Miqueias Klippel
Insistimos no que não vale a pena até nos ferirmos por sentimentos e ilusões que criamos. A vida, porém, sempre acerta as contas: geralmente com algo que dói, mas que também abre os olhos.
Uma das maiores sabedorias da vida é aprender a esquecer quem saiu dela por causa de problemas, e parar de deixar que pessoas ruins do passado influenciem nosso presente.
Por vezes, a tristeza possui o poder de nos tornar conscientes daquilo que não veríamos de outra forma.
A vida ensina a todos. A diferença está em quem presta atenção. Quem não aprende é condenado a repetir as mesmas consequências.
A fé em Jesus é o único remédio que nunca falha, para os problemas deste mundo e os que o mundo causa em nós. Nenhum sofrimento é grande demais para a esperança que Seu nome carrega.
Cuidado com o Jesus que você monta na sua mente. Ele é gentil, não te cobra, não te condena. Mas o Jesus verdadeiro, o da Bíblia, disse:
"Negue-se a si mesmo, tome sua cruz e siga-me." (Marcos 8:34).
Não é sobre ser quem você quer ser. É sobre ser quem Ele diz. A verdade dói, mas liberta.

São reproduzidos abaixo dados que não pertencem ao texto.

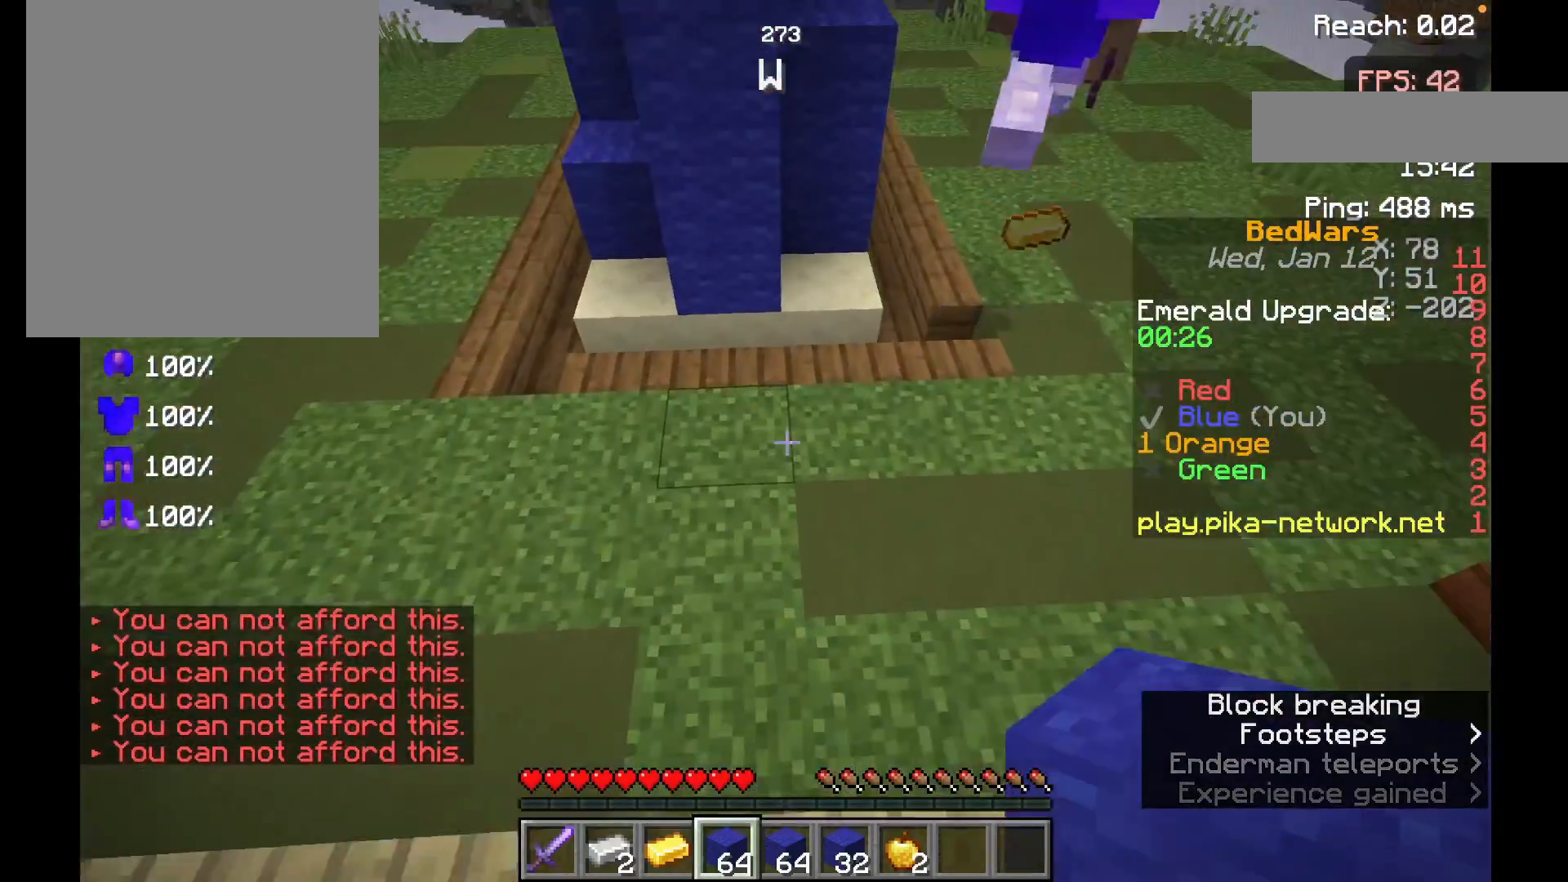
{"keys": ["space", "w"], "mouse": [], "events": [[117, "space", "up"], [317, "mouse_right", "down"], [467, "mouse_right", "up"], [483, "space", "down"]]}
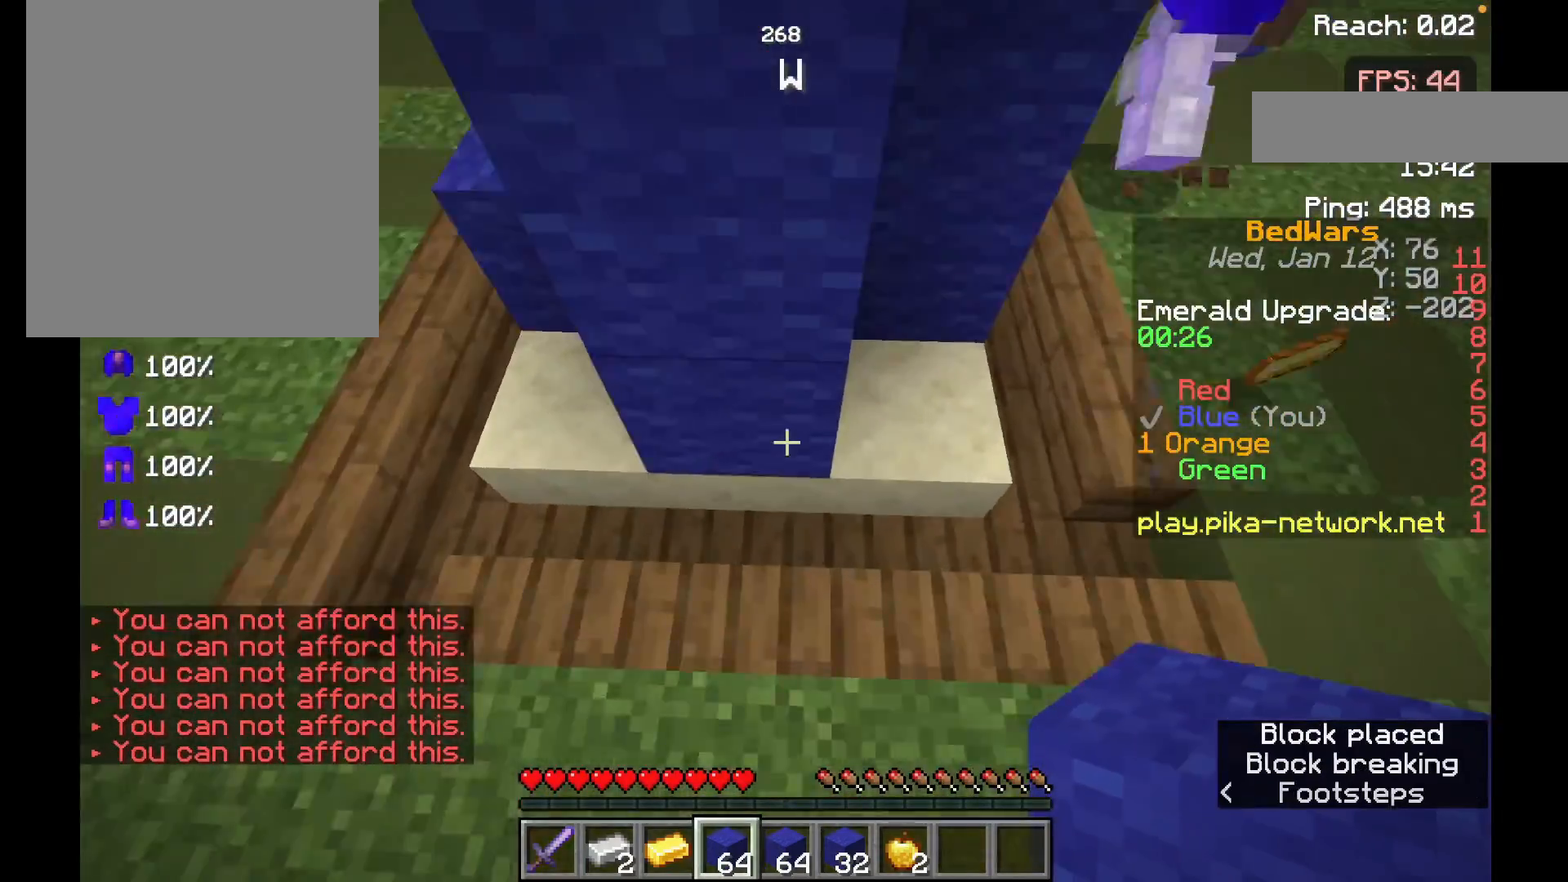
{"keys": ["w"], "mouse": [], "events": [[317, "mouse_right", "down"], [317, "space", "up"], [433, "mouse_right", "up"]]}
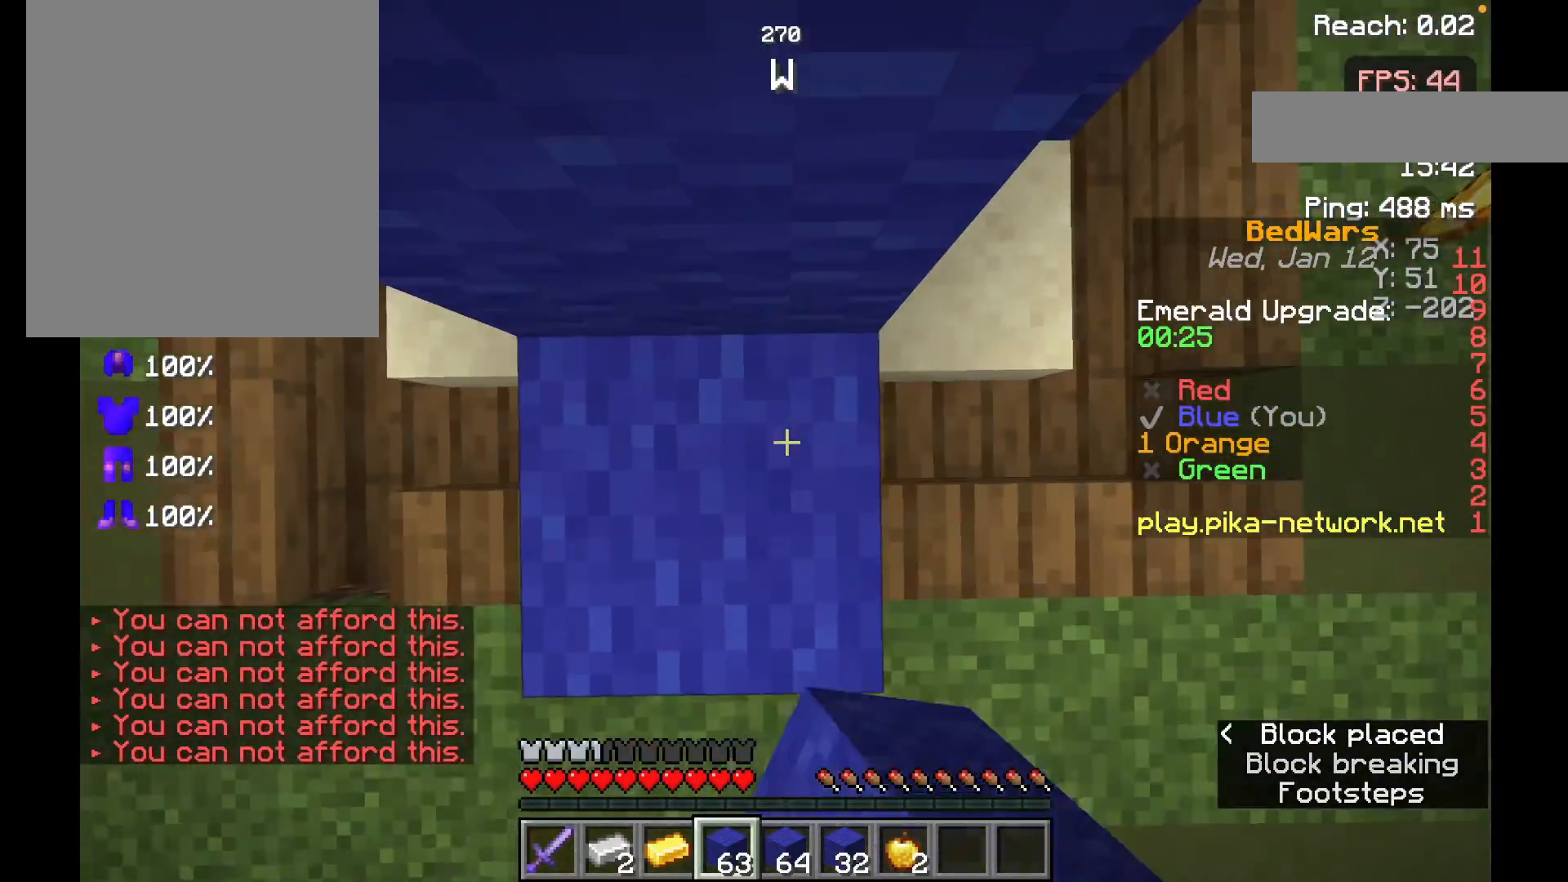
{"keys": ["w"], "mouse": [], "events": [[17, "space", "down"], [233, "space", "up"], [267, "mouse_right", "down"], [417, "mouse_right", "up"]]}
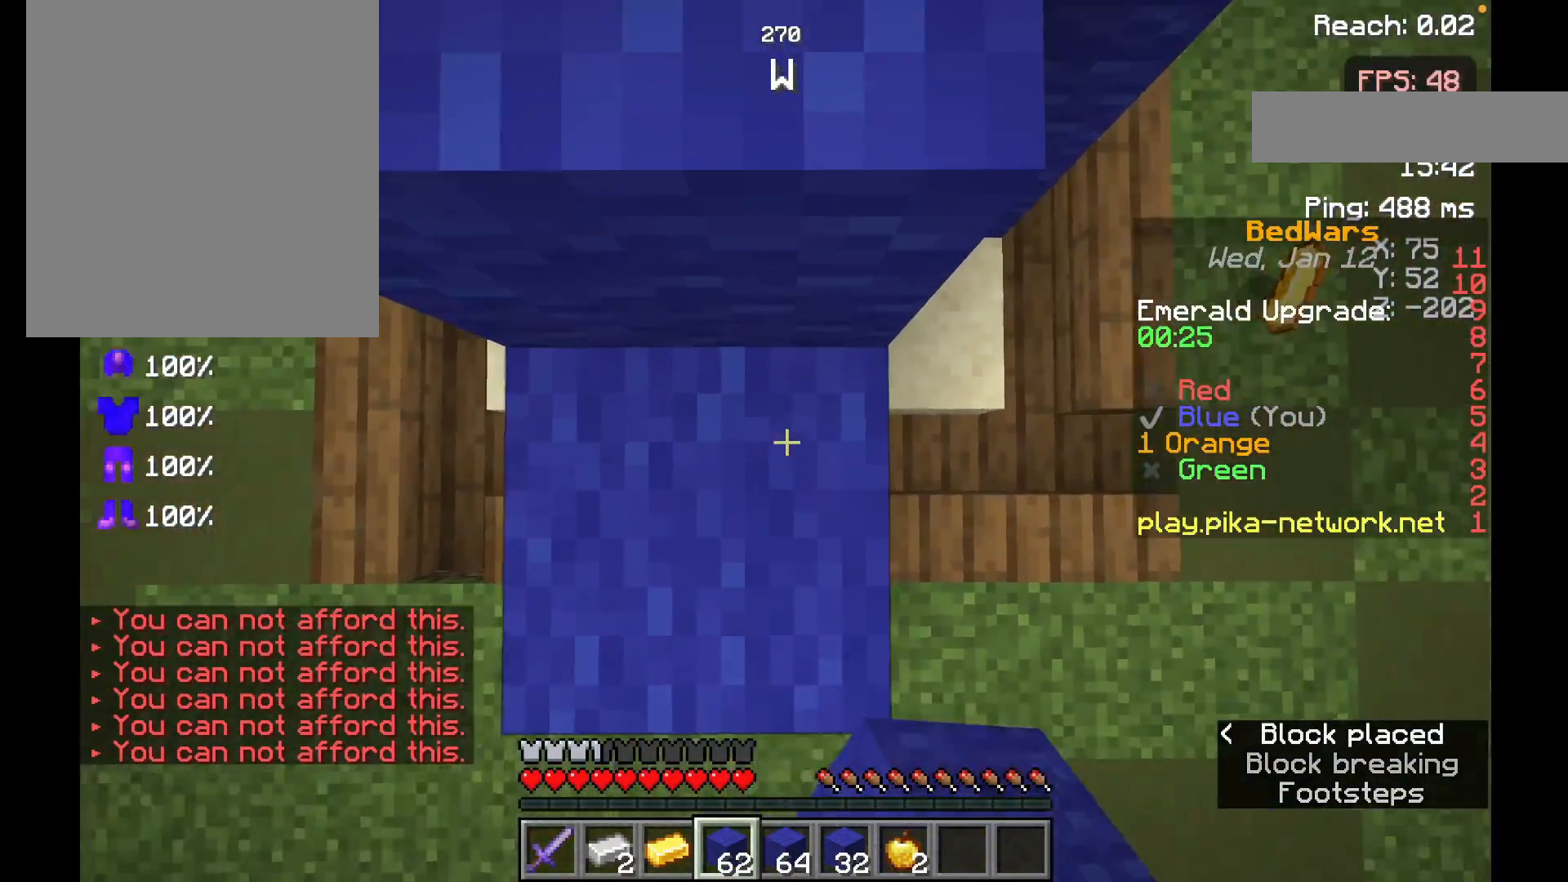
{"keys": [], "mouse": [], "events": [[67, "space", "down"], [267, "space", "up"], [417, "w", "up"]]}
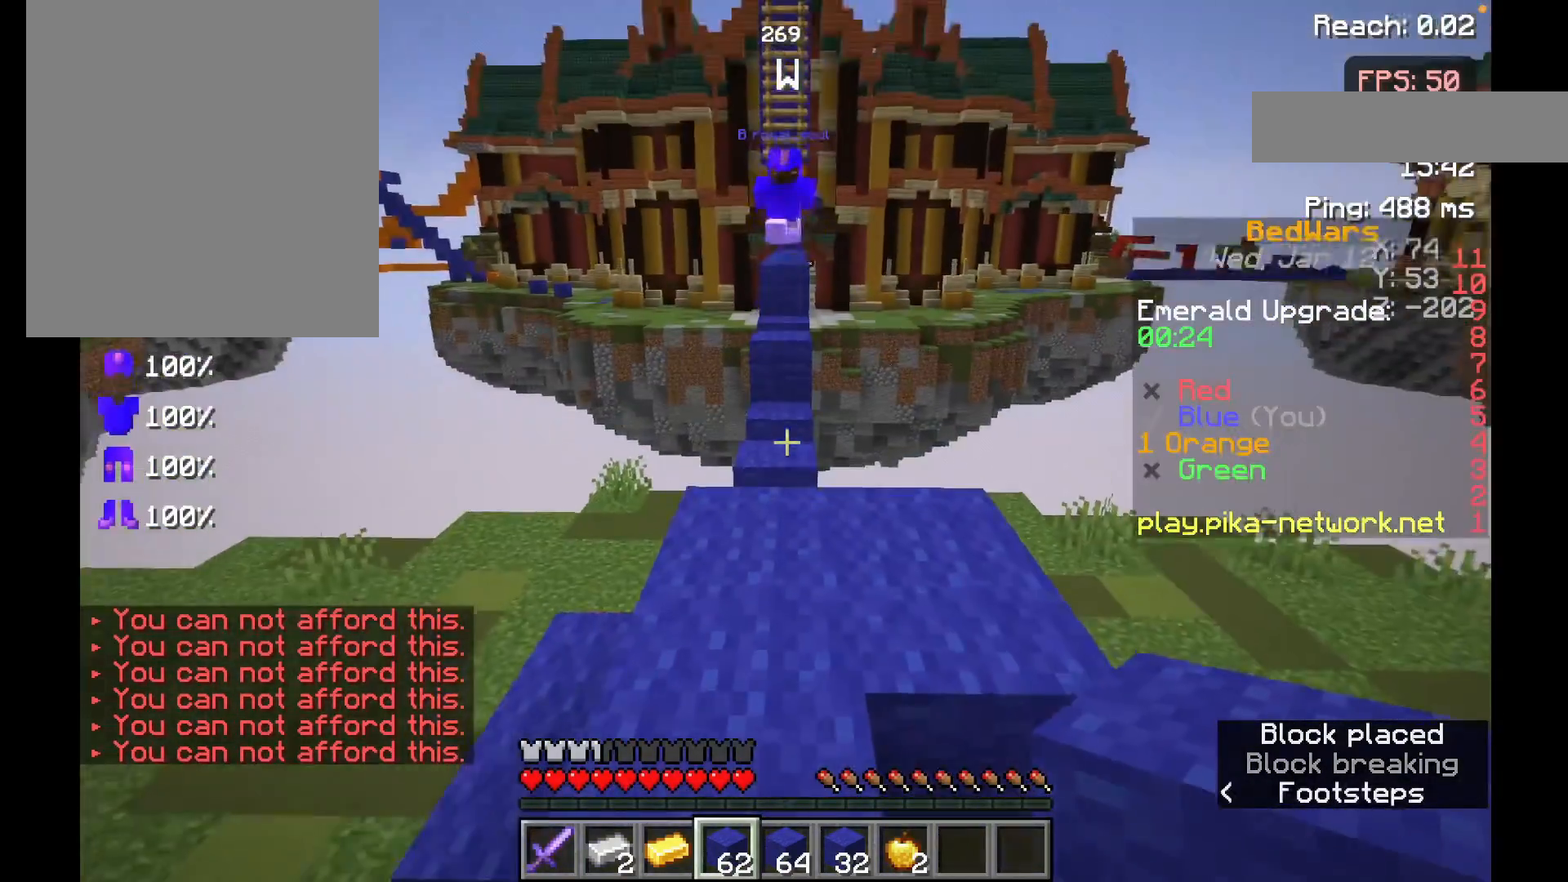
{"keys": ["w"], "mouse": [], "events": [[33, "w", "down"], [117, "w", "up"], [167, "w", "down"]]}
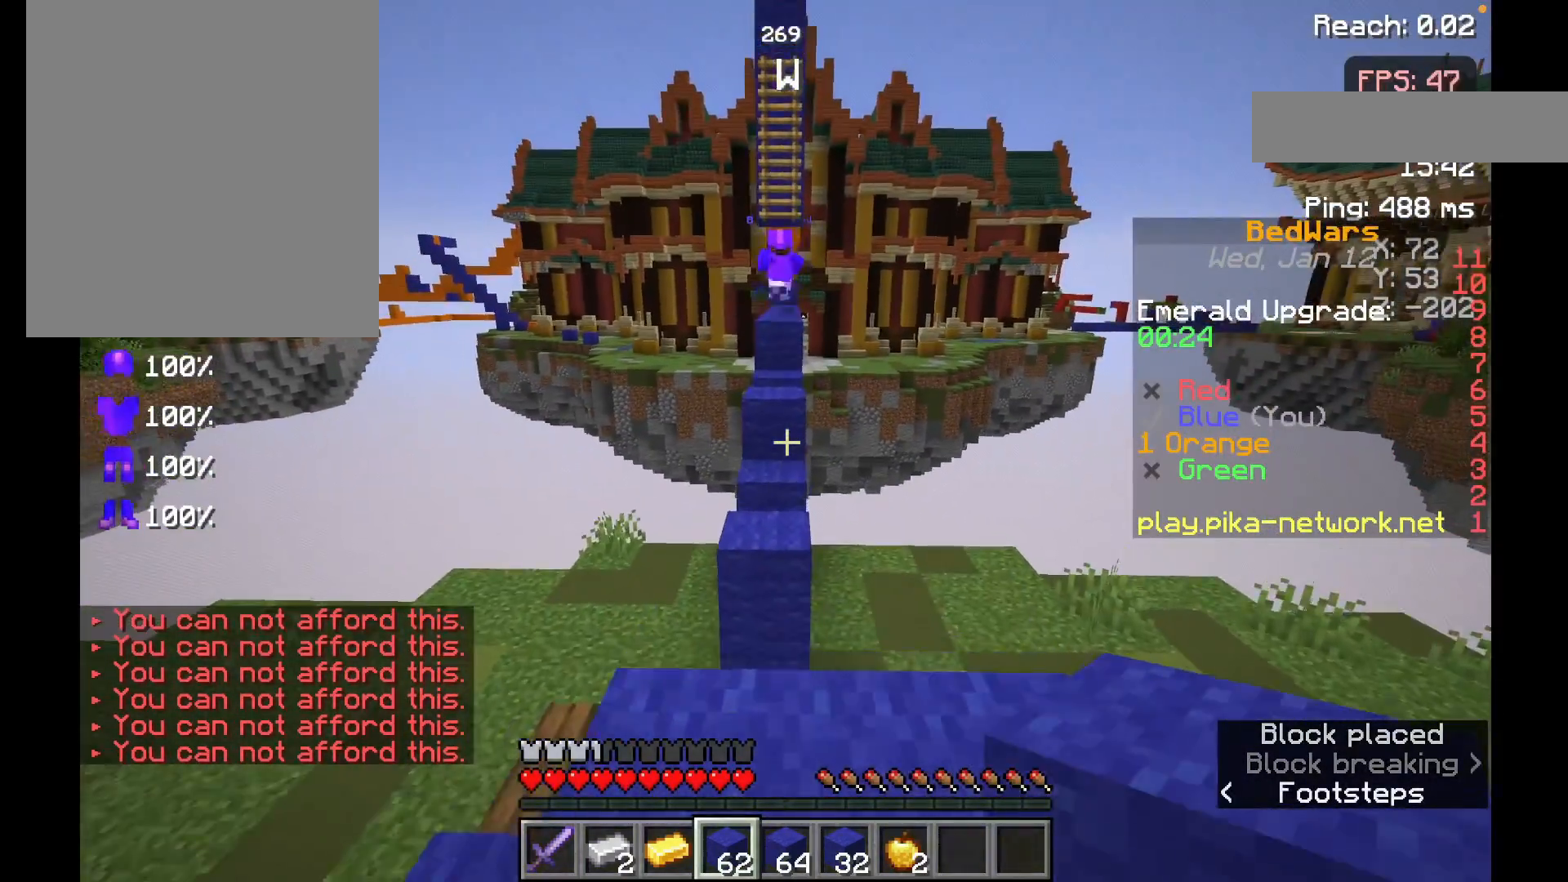
{"keys": ["w"], "mouse": [], "events": [[217, "space", "down"], [367, "space", "up"]]}
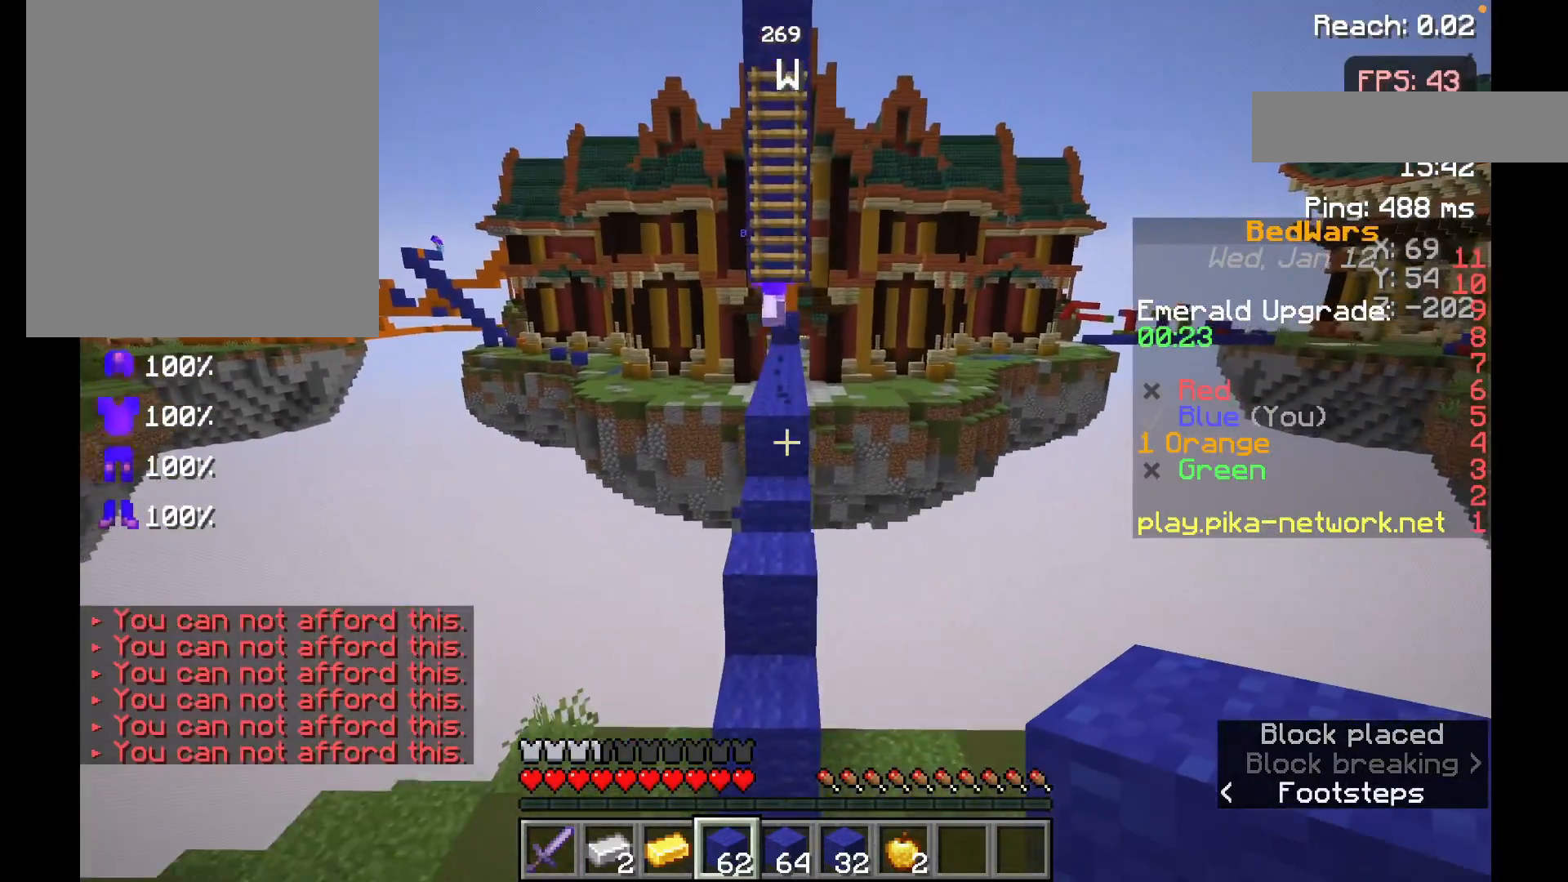
{"keys": ["space", "w"], "mouse": [], "events": [[267, "space", "down"]]}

Prefira o silêncio à fala excessiva. Uma vez lançadas, as palavras não voltam e tornam-se correntes.
Hoje, é preciso muita coragem para preservar as coisas boas que nossos antepassados construíram e muita estupidez para destruir esse legado. Infelizmente, a estupidez vence pela quantidade de adeptos.
O coração é um jardim sagrado, dele brota toda a vida. Guarda bem o teu solo, escolhe a semente e rega com oração — pois tudo o que floresce por dentro, um dia se revela por fora.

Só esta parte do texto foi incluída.